_Text_.
◆ ◆ ◆ ◆ ◆

Monday, March 30, 2020

I actually bought a football card

It is not something I do very often...I've bought a grand total of three football cards and one of them was from an insert set that had cars in it, so it wasn't even a football football card. But this one was...
When I saw this in a local dealer's box, I laughed out loud and had to have it. It's from the 1999 MVP Draw Your Own Trading Card Winners set, and I guess you might be able to say it is also a car card...but not really.

I actually got it a couple of years ago and had forgotten I had scanned it. When I was uploading the football cards by season to the Cardboard History Gallery I saw it in there and finally wrote up the post. Even though I don't actively collect football I will take people's castoffs and rejects and I have accumulated over 2000 of them that way.

This is my 800th published post on Cardboard History. Holy mackerel, that's a lot. Not stopping any time soon, either....

Thursday, March 26, 2020

Curly

I just heard that Curly Neal has died at age 77. Man, that stinks. Curly is a legend, and also the only professional basketball player I've ever met. Star of the Harlem Globetrotters, he would also be known to people outside basketball for being part of the cartoon shows featuring them, including several guest appearances/team ups with Scooby Doo.



 In 1991, Curly and another Globetrotter came to James S. Evans Elementary, where I was a 1st grade student, and gave our school a display. I remember it, but I have no photos, unfortunately. I am 99% sure I did get a photo with him, but it's lost to storage unit/history. I remember he was just as cool in real life as he seemed on TV.

These are the only three cards of Curly Neal in my collection. All come from the 1971 Fleer Harlem Globetrotters set.

Rest in Peace Curly Neal.

Saturday, March 21, 2020

Cardboard History History of Cardboard: 1950-1959

The 1950s is when Topps really began to take over the card market, and in fact even other brands, absorbing Bowman during the decade. Topps non-sports efforts would be at their peak in the 1950s, although their sports dominance was yet to come, but they did make inroads with some tentative basketball and hockey sets, and the football set starting in 1956 which joined the baseball set that launched in 1951, and is still published today. The Topps baseball set is the longest running continually produced brand in cardboard history. The 1950s are also my favorite decade in automotive design, and, probably not coincidentally, also the decade that saw the best automotive coverage on cards, as well.

1950
1950 Topps Frank Buck Bring 'em Back Alive

1951
1951 Topps Animals of the World

1952
1952 Topps Wings

1953
1953-54 Topps World on Wheels

1954
1954 Topps Scoop

1955
1955 Topps Rails & Sails

1956
1956 Parkhurst Sports Cars

1957
1957 Topps Planes

1958
1958 Topps

1959
1959-60 Topps
With my top three favorite Non-Sports sets ever all being produced between 1952-54, I actually have a much better representation of the early 50s than I do the 1960s and 70s. In fact, once you get to 1958 and 1959, the pickings are very slim, as I own exactly two cards from 1958, but wanted more variety than another airplane card, as I do want this to be representative of the hobby as a whole. Topps started the decade doing mostly historical content, but then turned sharply to make really juvenile stuff that just holds no interest for me, and will make the 1960s a challenge to find non-sports cards for. The 1950 and 51 sets actually share card numbering, and no one that I know of knows why that was done, since they are totally separate sets. I'm actually fairly near completing the 1952 Wings set, but the 1953-54 World on Wheels set- which I would now rank 2nd, rather than 3rd if I did the linked countdown today, has a very, very scarce high number series 2 from 1954 that I've never even seen in person, let alone seen and couldn't afford. Starting in the next decade, 2 of my three sports begin to get yearly coverage, though technically Hockey got cards every year from the mid-50s on, many of the early sets are not yet represented in my collection.

◆ ◆ ◆ ◆ ◆

_Dataset extract_.
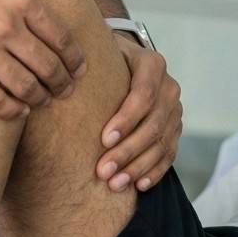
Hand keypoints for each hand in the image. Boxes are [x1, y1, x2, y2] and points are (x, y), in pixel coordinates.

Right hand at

◆ ◆ ◆ ◆ ◆

_Work instruction A_. Return everything in the trading card blog from "In 1991, Curly" down to "seemed on TV.".
_Work instruction B_. Take the trading card blog further, picking up right after its last sentence.

_Answer box A_.
In 1991, Curly and another Globetrotter came to James S. Evans Elementary, where I was a 1st grade student, and gave our school a display. I remember it, but I have no photos, unfortunately. I am 99% sure I did get a photo with him, but it's lost to storage unit/history. I remember he was just as cool in real life as he seemed on TV.

_Answer box B_.
Thursday, March 19, 2020

Unsuccessfull prospects + Black Friday = cheap patches

 I'm an opportunist when it comes to my collection. I collect pretty much everything, and everyone, for my sports. I like to sort on COMC by sport then cheapest, sometimes checking the boxes for game used or autographed and picking off whatever looks nice to me.
 Although I rarely get to see minor league hockey on TV, I enjoy getting cards of them because I can see some unusual (and usually fun) team logos, color combinations, etc.
 Even if I've never heard of the player before, that does not stop me from buying their cards.
 Even if I have heard of them- only Rychel and Shinkaruk were known to me before I got the cards- it gives me an opportunity to learn more about my new sport.
and I really like the opportunity to add cheap patches (or just really large swatches, as in the case of Nantel) for cheap. How cheap, you may wonder? Only the Nantel cost more than 80 cents. And he cost me $1.25, probably because he's SN to 25 copies. Nantel is the only card new enough that he might still make it in the NHL- it's from 2015-16. All the rest are probably not going to make it in the NHL- in fact, the day before I wrote this post, I read an article on ProHockeyRumors that Shinkaruk had signed in the KHL.

Can't beat that, and I added some nice and rare pieces to my collection without feeling guilty about spending too much money. And every single one of them was my first card of the player.

Tuesday, March 17, 2020

NBA Milestone hit

I hit an NBA milestone this week...sort of. I discovered it this week, but I don't know when I hit it actually.

Kevin Durant became the first player from my "missing years" to reach 100 cards scanned in my collection!
Although when I screencapped this I had them sorted alphabetically, he actually ranks tied for 157th overall with Jamal Crawford.

I now consider the break I took from the NBA from mid-2006-07 through the 2010-11 playoffs one of the biggest mistakes of my life. Since I've come back to the sport, though, the card landscape has changed dramatically. Instead of three companies producing cards, there is now only one. And they don't produce that many cards. Couple that with my lower degree of money spent on the hobby, and the fact that I'm splitting what I do have to spend even farther, now that I'm collecting the NHL and non-sports as well, something I was not doing in 2006, it means the cards aren't adding up as quickly as they did in the past.

So, it's taken a while for any of the people who entered the league in my lost years to reach 100 cards. I don't know when I got my first Kevin Durant card- I know it's his base card from either 2012-13 Hoops or 2012-13 Prestige, but I can't remember which one anymore- I could determine it if I pulled out my paper listing- but, finally, he's gotten there...and even gone a little past that, with 103 cards scanned.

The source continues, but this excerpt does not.